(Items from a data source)

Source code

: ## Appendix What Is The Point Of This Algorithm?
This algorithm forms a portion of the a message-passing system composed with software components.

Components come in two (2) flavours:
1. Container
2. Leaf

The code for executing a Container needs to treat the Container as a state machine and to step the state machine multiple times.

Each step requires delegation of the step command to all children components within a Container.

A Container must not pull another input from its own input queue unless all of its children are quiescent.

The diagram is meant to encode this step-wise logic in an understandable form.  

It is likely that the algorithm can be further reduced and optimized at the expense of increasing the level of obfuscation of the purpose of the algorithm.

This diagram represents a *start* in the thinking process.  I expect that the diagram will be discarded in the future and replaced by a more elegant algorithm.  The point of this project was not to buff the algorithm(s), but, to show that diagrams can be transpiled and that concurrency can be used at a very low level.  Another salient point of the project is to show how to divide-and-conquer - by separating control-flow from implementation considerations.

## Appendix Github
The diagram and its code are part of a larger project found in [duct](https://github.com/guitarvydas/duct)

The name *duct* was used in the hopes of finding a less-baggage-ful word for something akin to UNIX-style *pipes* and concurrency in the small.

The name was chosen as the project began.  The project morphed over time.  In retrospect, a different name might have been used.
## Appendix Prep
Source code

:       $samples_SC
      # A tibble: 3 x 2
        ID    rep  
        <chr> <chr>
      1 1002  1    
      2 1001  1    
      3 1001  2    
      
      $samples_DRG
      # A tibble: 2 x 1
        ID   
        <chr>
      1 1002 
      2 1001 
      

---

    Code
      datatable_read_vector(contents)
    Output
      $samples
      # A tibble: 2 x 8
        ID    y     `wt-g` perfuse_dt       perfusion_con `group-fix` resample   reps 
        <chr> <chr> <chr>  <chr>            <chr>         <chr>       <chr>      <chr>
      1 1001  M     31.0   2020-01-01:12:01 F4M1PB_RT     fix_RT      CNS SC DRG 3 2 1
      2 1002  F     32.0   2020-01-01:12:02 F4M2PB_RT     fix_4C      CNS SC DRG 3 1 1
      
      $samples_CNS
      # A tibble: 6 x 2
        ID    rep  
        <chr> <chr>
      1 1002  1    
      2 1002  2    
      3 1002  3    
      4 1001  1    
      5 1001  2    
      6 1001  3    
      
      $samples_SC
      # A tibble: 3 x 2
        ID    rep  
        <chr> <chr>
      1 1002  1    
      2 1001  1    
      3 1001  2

** AIM OF THE TASK **
Could you copy every record above exactly as it appears?

** REPLY TO THE EXERCISE **
Source code

: ## Appendix What Is The Point Of This Algorithm?
This algorithm forms a portion of the a message-passing system composed with software components.

Components come in two (2) flavours:
1. Container
2. Leaf

The code for executing a Container needs to treat the Container as a state machine and to step the state machine multiple times.

Each step requires delegation of the step command to all children components within a Container.

A Container must not pull another input from its own input queue unless all of its children are quiescent.

The diagram is meant to encode this step-wise logic in an understandable form.  

It is likely that the algorithm can be further reduced and optimized at the expense of increasing the level of obfuscation of the purpose of the algorithm.

This diagram represents a *start* in the thinking process.  I expect that the diagram will be discarded in the future and replaced by a more elegant algorithm.  The point of this project was not to buff the algorithm(s), but, to show that diagrams can be transpiled and that concurrency can be used at a very low level.  Another salient point of the project is to show how to divide-and-conquer - by separating control-flow from implementation considerations.

## Appendix Github
The diagram and its code are part of a larger project found in [duct](https://github.com/guitarvydas/duct)

The name *duct* was used in the hopes of finding a less-baggage-ful word for something akin to UNIX-style *pipes* and concurrency in the small.

The name was chosen as the project began.  The project morphed over time.  In retrospect, a different name might have been used.
## Appendix Prep
Source code

:       $samples_SC
      # A tibble: 3 x 2
        ID    rep  
        <chr> <chr>
      1 1002  1    
      2 1001  1    
      3 1001  2    
      
      $samples_DRG
      # A tibble: 2 x 1
        ID   
        <chr>
      1 1002 
      2 1001 
      

---

    Code
      datatable_read_vector(contents)
    Output
      $samples
      # A tibble: 2 x 8
        ID    y     `wt-g` perfuse_dt       perfusion_con `group-fix` resample   reps 
        <chr> <chr> <chr>  <chr>            <chr>         <chr>       <chr>      <chr>
      1 1001  M     31.0   2020-01-01:12:01 F4M1PB_RT     fix_RT      CNS SC DRG 3 2 1
      2 1002  F     32.0   2020-01-01:12:02 F4M2PB_RT     fix_4C      CNS SC DRG 3 1 1
      
      $samples_CNS
      # A tibble: 6 x 2
        ID    rep  
        <chr> <chr>
      1 1002  1    
      2 1002  2    
      3 1002  3    
      4 1001  1    
      5 1001  2    
      6 1001  3    
      
      $samples_SC
      # A tibble: 3 x 2
        ID    rep  
        <chr> <chr>
      1 1002  1    
      2 1001  1    
      3 1001  2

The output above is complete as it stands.